Entonces nosotros decimos "el cáncer es una enfermedad ambiental" y los genetistas dicen que "el cáncer es una enfermedad genética", y los dos tenemos razón. Porque en el ambiente están las causas, pero el mecanismo de acción está en el gen, y entonces también tenemos que combatir ahí. Por esto el tema del ADN es fundamental.
-¿El factor psicológico tiene que ver con el cáncer, es decir, quien está deprimido se enferma?
-No, cero.
-¿Y el factor hereditario?
-El factor hereditario no es muy importante, pero hay casos que tienen una predisposición genética. Algunas cepas hasta se transmiten en genes, otros tienen una dificultad en la reparación del ADN. En pocas palabras, las sustancias cancerígenas resultan en un daño al ADN.
Todos los daños al ADN normalmente se reparan automáticamente, porque hay unas enzimas que reparan, como obreros que arreglan el ADN. Y esto ocurre dentro de nosotros todos los días, y quién sabe cuántas veces. Entonces hay familias que tienen una riqueza de estas enzimas. Y esto sí se transmite genéticamente, y entonces hay familias que resisten más el cáncer; otras familias, otras cepas, que tienen menos capacidad de reparar, entonces están más expuestas.
Entonces no es una herencia de los tumores, sino que hay una herencia indirecta de los mecanismos de control de la reparación del ADN.
lanacion.com

sábado, 7 de noviembre de 2009

Las células madre del cáncer de mama, responsables de recaídas tardías


MADRID (Diario El País).- Actualmente, varios estudios investigan el control de las células madre del tumor mamario, que son las responsables de las recaídas tardías por ser más resistentes. Los nuevos tratamientos podrían tener una acción eficaz sobre ellas. La profundización en el conocimiento de las vías de señalización que intervienen en el crecimiento y metástasis de las células tumorales ha llevado no sólo a una mejor clasificación pronóstica, sino al desarrollo de agentes que interfieren en esas vías, con lo que se consigue de este modo una respuesta más efectiva y duradera al tratamiento.

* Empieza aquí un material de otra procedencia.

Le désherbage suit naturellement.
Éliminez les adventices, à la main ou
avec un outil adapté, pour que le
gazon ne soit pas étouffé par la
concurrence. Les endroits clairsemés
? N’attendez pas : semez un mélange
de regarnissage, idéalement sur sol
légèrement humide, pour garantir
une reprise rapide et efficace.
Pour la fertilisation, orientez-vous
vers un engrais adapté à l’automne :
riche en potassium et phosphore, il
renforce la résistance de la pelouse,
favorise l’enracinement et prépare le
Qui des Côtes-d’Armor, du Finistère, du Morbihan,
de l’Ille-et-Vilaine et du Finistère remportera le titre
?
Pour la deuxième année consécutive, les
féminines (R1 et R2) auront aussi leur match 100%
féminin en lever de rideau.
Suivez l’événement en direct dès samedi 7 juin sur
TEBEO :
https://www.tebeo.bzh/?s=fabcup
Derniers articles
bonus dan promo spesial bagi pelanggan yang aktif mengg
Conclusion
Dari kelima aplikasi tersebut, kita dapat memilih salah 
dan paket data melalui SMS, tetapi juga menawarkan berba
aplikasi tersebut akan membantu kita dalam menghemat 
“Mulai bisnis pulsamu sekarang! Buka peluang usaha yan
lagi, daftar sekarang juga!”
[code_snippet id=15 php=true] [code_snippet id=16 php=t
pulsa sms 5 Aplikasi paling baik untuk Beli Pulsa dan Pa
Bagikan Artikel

Así lo indica el doctor Hernán Cortés-Funes, jefe de Oncología del Hospital Doce de Octubre de Madrid y creador en este centro de una unidad multidisciplinar para el abordaje del cáncer de mama, donde se afronta un abordaje integral de esta patología (oncólogo, ginecólogo, cirujano, radioterapeuta...). Cortés-Funes ha moderado en Madrid El encuentro con el experto, al que ha sido invitada la doctora Jenny C. Chang, de la Facultad de Medicina de Houston (Tejas, EE UU).

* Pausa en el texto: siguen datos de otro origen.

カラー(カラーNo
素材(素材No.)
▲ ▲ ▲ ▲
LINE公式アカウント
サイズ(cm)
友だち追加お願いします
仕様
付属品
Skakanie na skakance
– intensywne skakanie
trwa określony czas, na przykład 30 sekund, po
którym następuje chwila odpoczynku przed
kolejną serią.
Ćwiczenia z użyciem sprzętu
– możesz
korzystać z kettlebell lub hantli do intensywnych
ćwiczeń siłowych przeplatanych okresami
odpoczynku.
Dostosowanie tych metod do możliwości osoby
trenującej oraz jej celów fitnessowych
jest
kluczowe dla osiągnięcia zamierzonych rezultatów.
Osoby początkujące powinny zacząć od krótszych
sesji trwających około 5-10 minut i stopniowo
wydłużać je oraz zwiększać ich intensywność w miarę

´El receptor ErbB2+ está vinculado en muchos tipos de cánceres, como en el de mama, a un mal pronóstico y a una rápida proliferación celular, con la consiguiente progresión tumoral y aparición de metástasis. Por suerte, la situación y el pronóstico de estos pacientes ha mejorado últimamente gracias a los nuevos hallazgos terapéuticos dirigidos a la neutralización de ese gen´, explica el médico.

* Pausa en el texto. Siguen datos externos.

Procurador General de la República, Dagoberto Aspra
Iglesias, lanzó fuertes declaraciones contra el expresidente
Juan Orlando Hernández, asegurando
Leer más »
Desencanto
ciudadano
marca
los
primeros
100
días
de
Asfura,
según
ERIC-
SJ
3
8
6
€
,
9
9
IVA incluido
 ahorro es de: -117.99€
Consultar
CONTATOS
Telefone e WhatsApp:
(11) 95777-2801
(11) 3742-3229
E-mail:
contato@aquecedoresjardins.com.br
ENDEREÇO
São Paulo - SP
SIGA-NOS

Según aclaró la experta de Estados Unidos, los tratamientos que actúan sobre el receptor del gen ErbB2+ sobreexpresado en estos pacientes son dos: trastazumab y lapatinib. Con el primero se han generado ya muchas resistencias, pero con el segundo ´se está alcanzando un alto índice de respuestas si se combina con cierta quimioterapia´.Tal vez esa mayor efectividad, en palabras de esta especialista, radica en su diferente mecanismo de acción frente al receptor. Los expertos piensan que lapatinib podría desempeñar también un buen papel en el control de las células madre tumorales responsables de las recaídas tardías.